CHAPITRE II

Rachel Dangley les vit disparaître avec soulagement. Il était temps. Elle étouffait depuis des heures à l’arrière de la camionnette, dissimulée sous une bâche infâme gorgée d’eau. Elle osa enfin pointer le nez dehors et respira à pleins poumons l’air vif, brassé par le vent du large. Elle laissa aussi la pluie rouler sur son visage avec délice. Le spectre de la syncope s’éloigna. Elle avait vraiment mis trop de zèle à s’enfouir là-dessous.

Enfin, cette affreuse balade avait pris fin.

Elle regarda autour d’elle.
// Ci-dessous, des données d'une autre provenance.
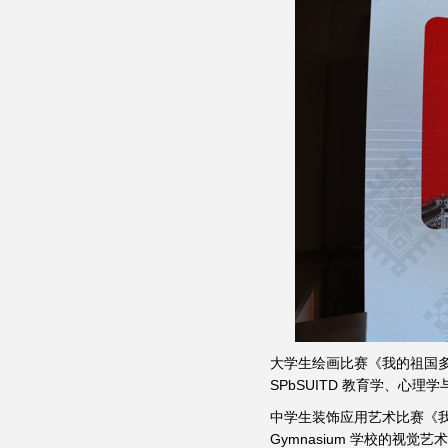
大学生绘画比赛《我的祖国多么辽
SPbSUITD 教育学、心
中学生装饰应用艺术比赛《我的彼
Gymnasium 学校的视觉艺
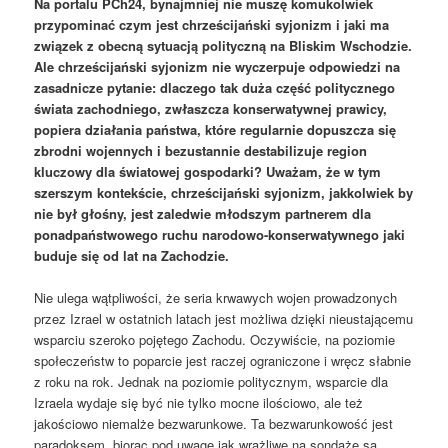
Na portalu PCh24, bynajmniej nie muszę komukolwiek
przypominać czym jest chrześcijański syjonizm i jaki ma
związek z obecną sytuacją polityczną na Bliskim Wschodzie.
Ale chrześcijański syjonizm nie wyczerpuje odpowiedzi na
zasadnicze pytanie: dlaczego tak duża część politycznego
świata zachodniego, zwłaszcza konserwatywnej prawicy,
popiera działania państwa, które regularnie dopuszcza się
zbrodni wojennych i bezustannie destabilizuje region
kluczowy dla światowej gospodarki? Uważam, że w tym
szerszym kontekście, chrześcijański syjonizm, jakkolwiek by
nie był głośny, jest zaledwie młodszym partnerem dla
ponadpaństwowego ruchu narodowo-konserwatywnego jaki
buduje się od lat na Zachodzie.
Nie ulega wątpliwości, że seria krwawych wojen prowadzonych
przez Izrael w ostatnich latach jest możliwa dzięki nieustającemu
wsparciu szeroko pojętego Zachodu. Oczywiście, na poziomie
społeczeństw to poparcie jest raczej ograniczone i wręcz słabnie
z roku na rok. Jednak na poziomie politycznym, wsparcie dla
Izraela wydaje się być nie tylko mocne ilościowo, ale też
jakościowo niemalże bezwarunkowe. Ta bezwarunkowość jest
paradoksem, biorąc pod uwagę jak wrażliwe na sondaże są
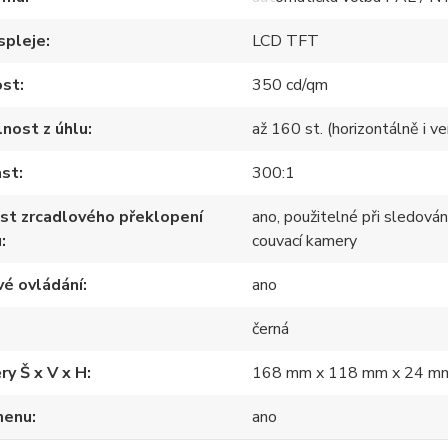
spleje
LCD TFT
ost
350 cd/qm
lnost z úhlu
až 160 st. (horizontálně i ve
ast
300:1
st zrcadlového překlopení
ano, použitelné při sledován
u
couvací kamery
é ovládání
ano
černá
y Š x V x H
168 mm x 118 mm x 24 m
menu
ano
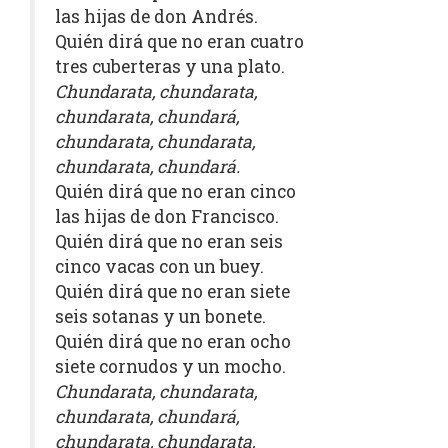
las hijas de don Andrés.
Quién dirá que no eran cuatro
tres cuberteras y una plato.
Chundarata, chundarata,
chundarata, chundará,
chundarata, chundarata,
chundarata, chundará.
Quién dirá que no eran cinco
las hijas de don Francisco.
Quién dirá que no eran seis
cinco vacas con un buey.
Quién dirá que no eran siete
seis sotanas y un bonete.
Quién dirá que no eran ocho
siete cornudos y un mocho.
Chundarata, chundarata,
chundarata, chundará,
chundarata, chundarata,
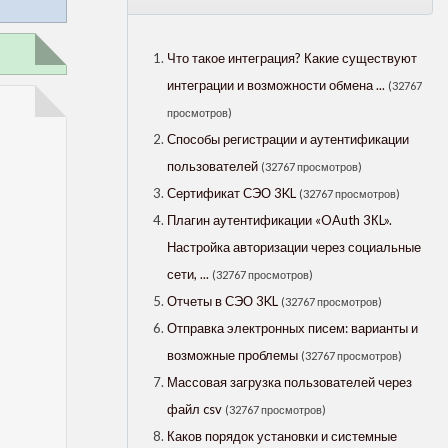
Что такое интеграция? Какие существуют
интеграции и возможности обмена ...
(32767
просмотров)
Способы регистрации и аутентификации
пользователей
(32767 просмотров)
Сертификат СЭО 3KL
(32767 просмотров)
Плагин аутентификации «OAuth 3КL».
Настройка авторизации через социальные
сети, ...
(32767 просмотров)
Отчеты в СЭО 3KL
(32767 просмотров)
Отправка электронных писем: варианты и
возможные проблемы
(32767 просмотров)
Массовая загрузка пользователей через
файл csv
(32767 просмотров)
Каков порядок установки и системные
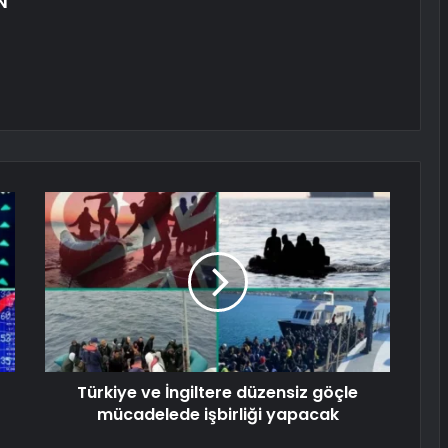
N
Türkiye ve İngiltere düzensiz göçle
mücadelede işbirliği yapacak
Elle ne distinguait que le tracé d’une côte battue par la tempête, bordée alentour de collines rocheuses, et un phare courageux cerné par l’écume, qui bataillait seul contre les éléments. Elle n’osa affirmer l’identité de cette région sauvage. Peut-être une de ces entailles obscures creusées au fil des temps par l’océan dans la terre grise de Nouvelle-Angleterre. La dernière fois que Rachel avait pu s’orienter remontait à cet arrêt dans la station-service, juste après Boston, où les deux hommes avaient fait le plein.

La jeune femme enjamba le hayon et sauta. Elle dut mettre une main en visière pour se protéger des embruns. Le vent soufflait avec une force démoniaque. Elle porta à nouveau les yeux sur le phare. Pourquoi ces types étranges s’étaient-ils arrêtés ici ? Que cherchaient-ils ? Devaient-ils rencontrer quelqu’un ?

Elle fut envahie par un mauvais pressentiment. Depuis le début, elle soupçonnait que les motifs de cette expédition hâtive n’étaient pas catholiques. Maintenant, pour un peu, elle aurait regretté d’avoir vu juste. Dans le feu de l’action, elle n’avait pas trop songé aux risques, mais à présent, le doute ébranlait sa belle détermination. Que se passerait-il s’ils la découvraient ? Rien de bon, certainement. Ils n’avaient pas l’air d’être gens à tolérer les voyeurs.

Toutefois, Rachel se ressaisit promptement.

Elle n’était pas du genre à lâcher prise. Au contraire, elle se voulait professionnelle jusqu’au bout des ongles. Et ce reportage, elle l’avait voulu. Elle avait trimé pour saisir cette occasion, n’avait économisé ni son temps, ni ses relations.

Non, pas question de laisser tomber.

Elle grimaça tout en étirant ses membres ankylosés. La pluie avait déjà trempé son blouson, dont le tissu moulait sa poitrine de façon provocante. La jeune femme se frictionna afin de réactiver sa circulation. Elle avait la nuque et les reins en compote. Elle éprouvait une furieuse envie de café chaud, de lit douillet. Elle chassa ces fantasmes irréalisables d’un battement de cils. L’heure était au pragmatisme. Lorsqu’elle vérifia le bon fonctionnement de son matériel photo, elle constata que, par chance, il ne semblait par avoir souffert des ballottements. Elle passa son Nikkon en bandoulière.

Sa décision était prise et partit à l’assaut de la jetée dévorée par les vagues.